What happened to this person? I have called help desk, emailed numerous times, nothing. My account scheduling feature is locked down and I cannot get someone to unlock it. Supposedly they're reviewing my account. I can only do GH un scheduled block deliveries which are orders no one wants to do. Help? 

Chicago burbs.


----------



## Tank_Driver (Sep 30, 2017)

Unfortunately this is not uncommon. In my experience, many driver “specialist” don’t last long, and even if they do, they can take sometimes up to two weeks to respond to a simple e-mail. Have you tried general support in Chicago? 

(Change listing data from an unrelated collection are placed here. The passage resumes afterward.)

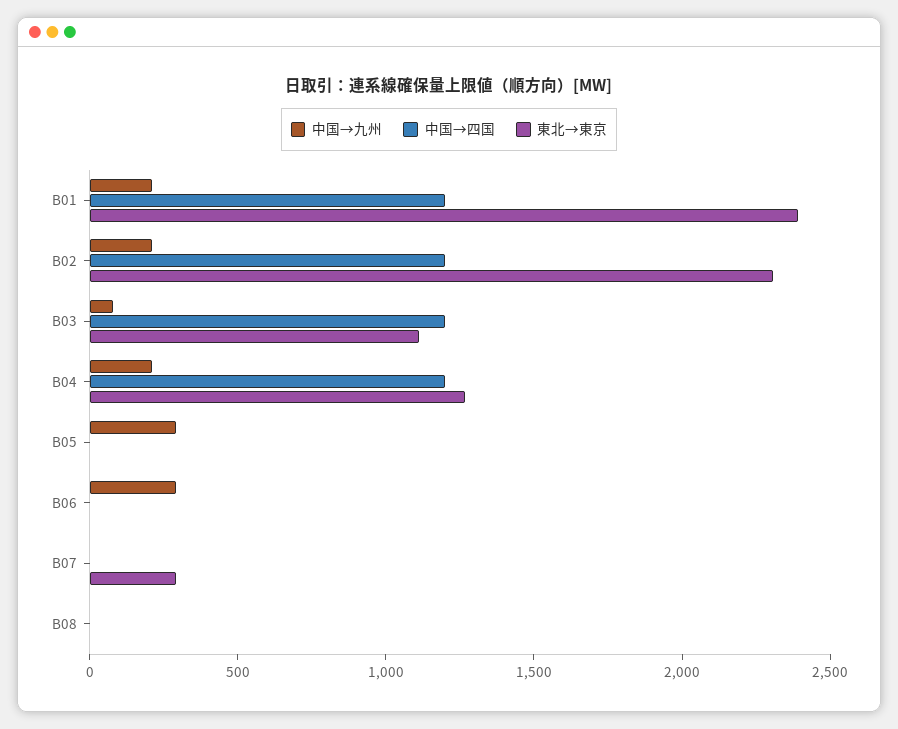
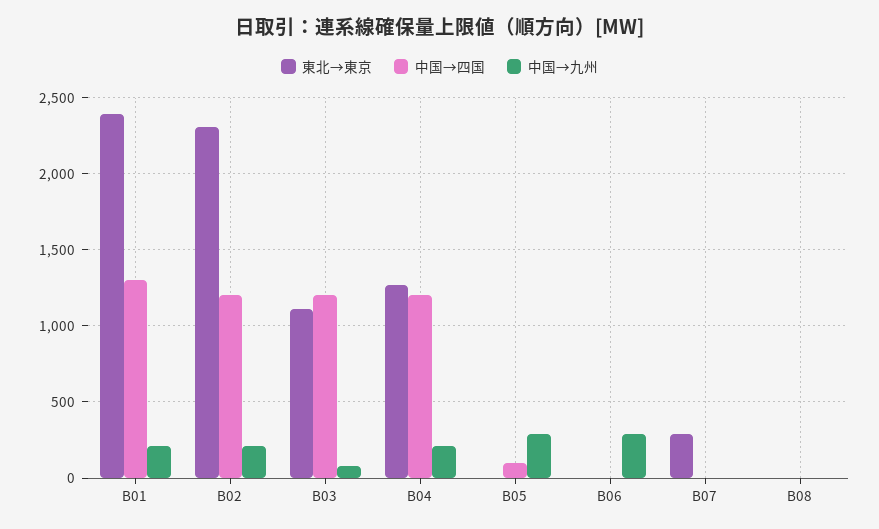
  {
    "中国→九州": {
      "B01": 200,
      "B02": 200,
      "B03": 100,
      "B04": 200,
      "B05": 300,
      "B06": 300,
      "B07": 0,
      "B08": 0
    },
    "中国→四国": {
-     "B01": 1200,
+     "B01": 1300,
      "B02": 1200,
      "B03": 1200,
      "B04": 1200,
-     "B05": 0,
+     "B05": 100,
      "B06": 0,
      "B07": 0,
      "B08": 0
    },
    "東北→東京": {
      "B01": 2400,
      "B02": 2300,
      "B03": 1100,
      "B04": 1250,
      "B05": 0,
      "B06": 0,
      "B07": 300,
      "B08": 0
    }
  }

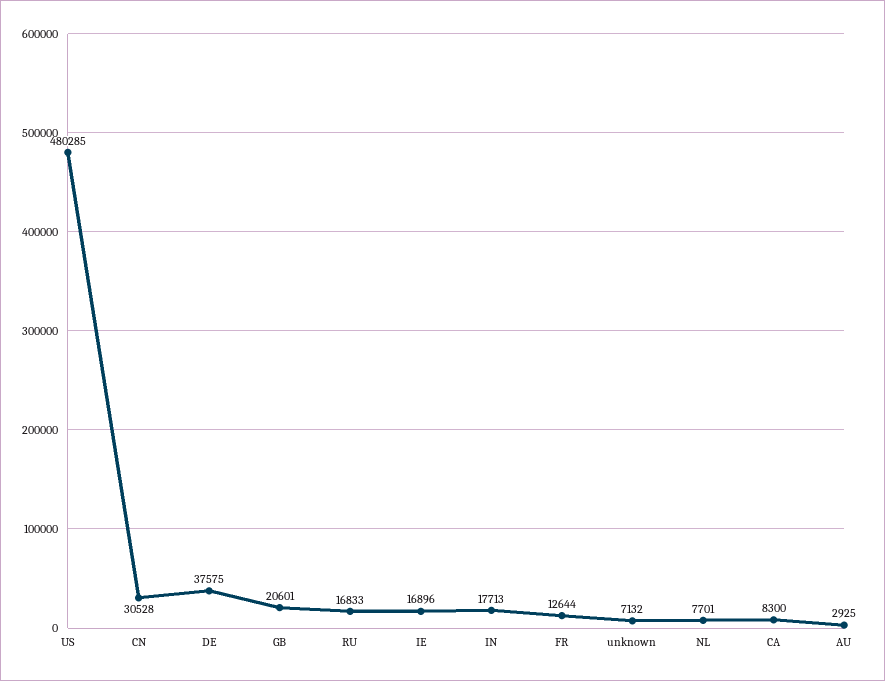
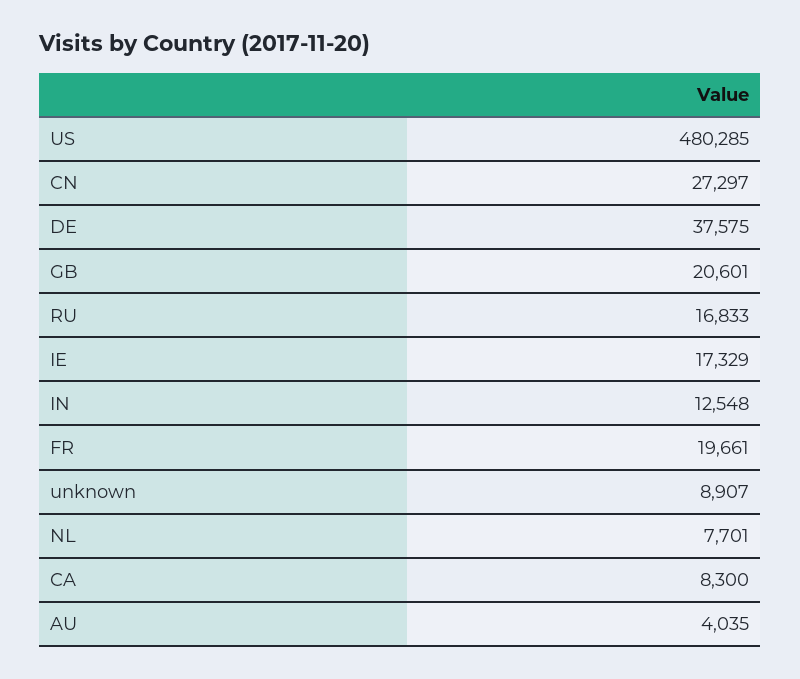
  {
    "US": 480285,
-   "CN": 30528,
+   "CN": 27297,
    "DE": 37575,
    "GB": 20601,
    "RU": 16833,
-   "IE": 16896,
+   "IE": 17329,
-   "IN": 17713,
+   "IN": 12548,
-   "FR": 12644,
+   "FR": 19661,
-   "unknown": 7132,
+   "unknown": 8907,
    "NL": 7701,
    "CA": 8300,
-   "AU": 2925
+   "AU": 4035
  }

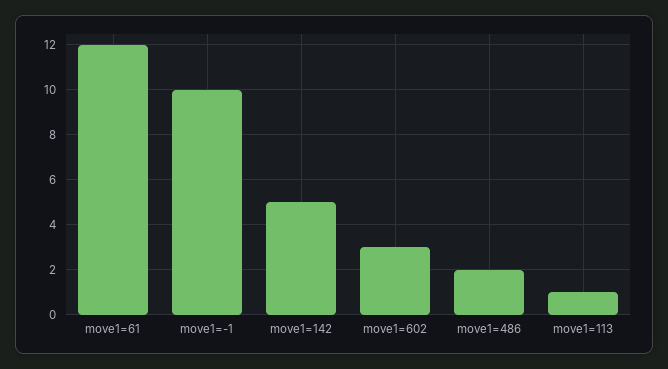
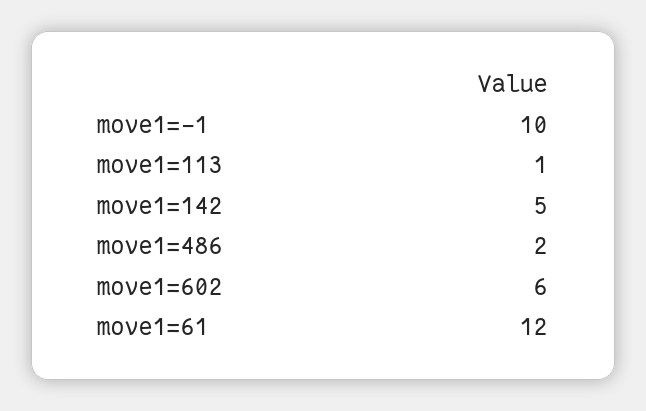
  {
    "move1=61": 12,
    "move1=-1": 10,
    "move1=142": 5,
-   "move1=602": 3,
+   "move1=602": 6,
    "move1=486": 2,
    "move1=113": 1
  }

Also, not sure the situation in Chicago, but here a few people have went all the way down to the office of the driver specialist to get an answer. But only through word of mouth did I even find out where it was...


----------



## Invisible (Jun 15, 2018)

Tank D is right with how the people in that position don't last long. It's so frustrating I know. My DS wasn't even in my state, was in MN.

They're hiring a DS in Chicago right now, so maybe that's why you're not getting a response.

https://www.ziprecruiter.com/c/GrubHub/Job/Driver-Specialist/-in-Chicago,IL


----------



## Prius13 (Mar 29, 2017)

Tank_Driver said:


> Unfortunately this is not uncommon. In my experience, many driver "specialist" don't last long, and even if they do, they can take sometimes up to two weeks to respond to a simple e-mail. Have you tried general support in Chicago?
> 
> Also, not sure the situation in Chicago, but here a few people have went all the way down to the office of the driver specialist to get an answer. But only through word of mouth did I even find out where it was...


Where is the one on Chicago?


----------



## Invisible (Jun 15, 2018)

I know their HQ is in Chicago, see link. But I'm in a different state, so not sure if they have other offices.

https://foursquare.com/v/grubhub-world-headquarters/501bdbbce4b0199a5e85d26b


----------



## Toby2 (Jun 16, 2018)

Has anyone gotten a reply ever from sending a text message? I haven’t with multiple inquiries.


----------



## Prius13 (Mar 29, 2017)

None. I asked help desk to email our DS. Nada.


----------



## Woohaa (Jan 15, 2017)

Prius13 said:


> None. I asked help desk to email our DS. Nada.


Your driver specialist probably does heroin. Those heroin users aren't very reliable. That is, unless you're their heroin dealer. Then they're as reliable as can be.


----------